You have also an interest in meteorites, I believe.

Yes. At one point I was President of the Meteoritical Society. Meteorites, which come from the asteroid belt, are of great interest as the oldest objects we can get our hands on in the solar system. Mostly, meteorites are broken-off bits of asteroids, and a number of them have iron cores. I have with me one which is a mixture of an iron core and rocky, olivine crystals from the mantle of a small body which had formed like a very small-scale analogue to the Earth. These date right back to the beginning of the solar system, having formed within, probably, three or four million years of the beginning of the solar system. So the great fascination of meteorites is their extreme age. They tell us about events. There's a great gap on the Earth of another 500 or so million years before we find any rocks at all. We find rocks on the Moon filling that gap back to within perhaps 100 million years of the formation of the system, which makes the Moon very useful.
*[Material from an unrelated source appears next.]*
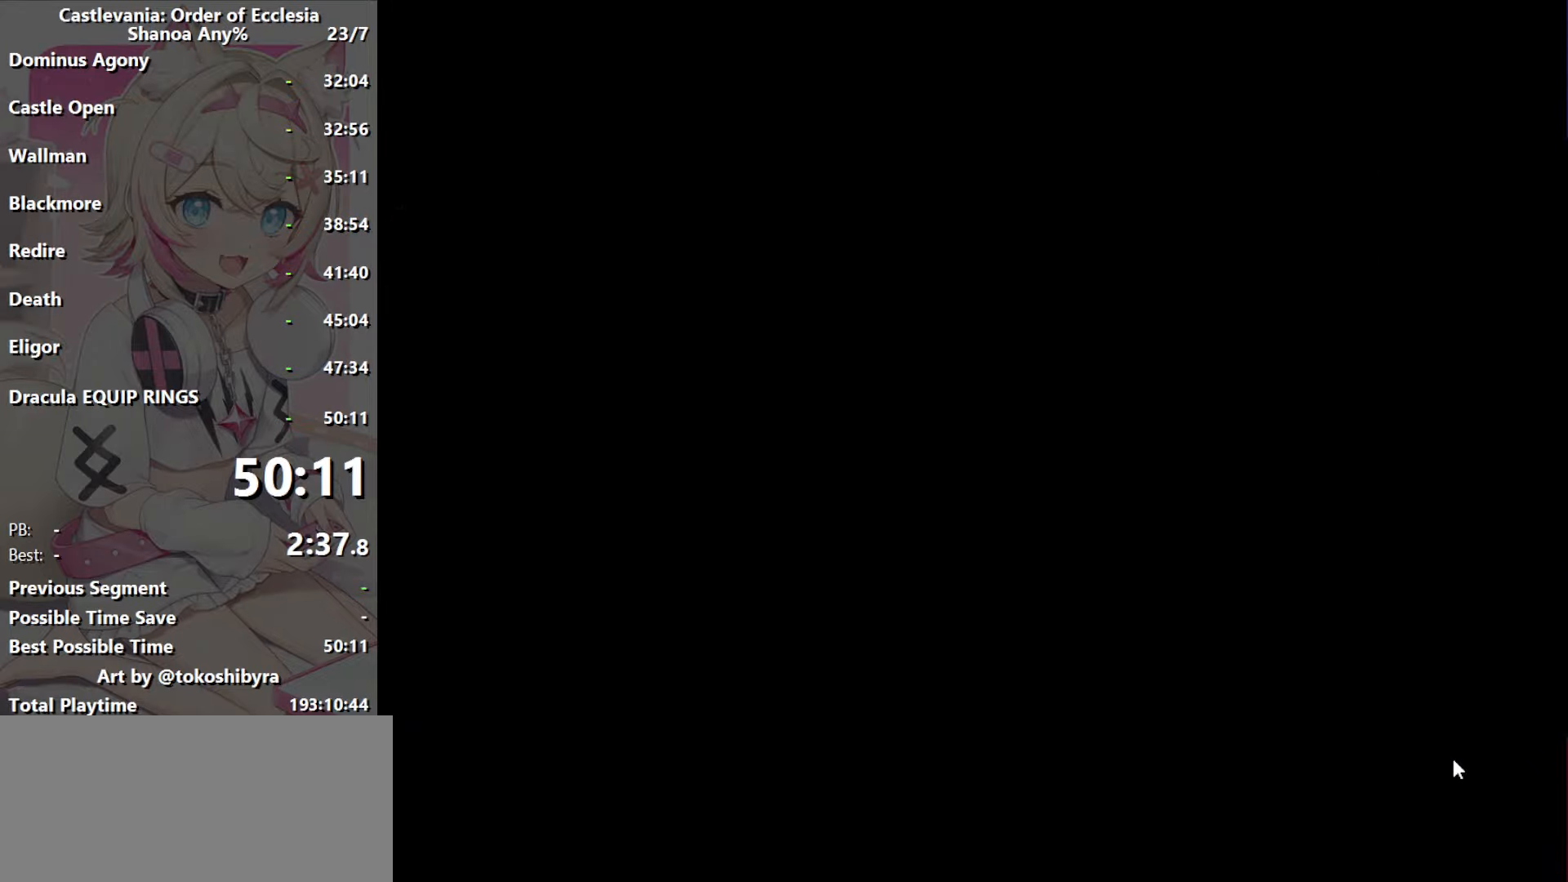
{"dt_ms": 500, "buttons": [], "events": []}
That piece has really large pieces of iron right throughout it.

Some of the iron meteorites are extremely massive pieces, and what's nice about this one is that it has the mixture with the olivine crystals. These are probably the most spectacular meteorites. When a meteorite hits, explodes and blows the crater, its main mass vaporises. But bits are blown off the meteorite or bits come off it as it comes through the atmosphere, and so there are usually lots of bits of meteorite scattered around the craters. This piece is from a small crater, probably less than the size of this building, in the middle of Kansas.

Ross, you've had a very prolific and extremely interesting career. Thank you very much for sharing some of it with us.

Well, it's interesting to think of the areas you find yourself working on. Just being led from one area into the next, just following your nose, you can finish up in the middle of the solar system.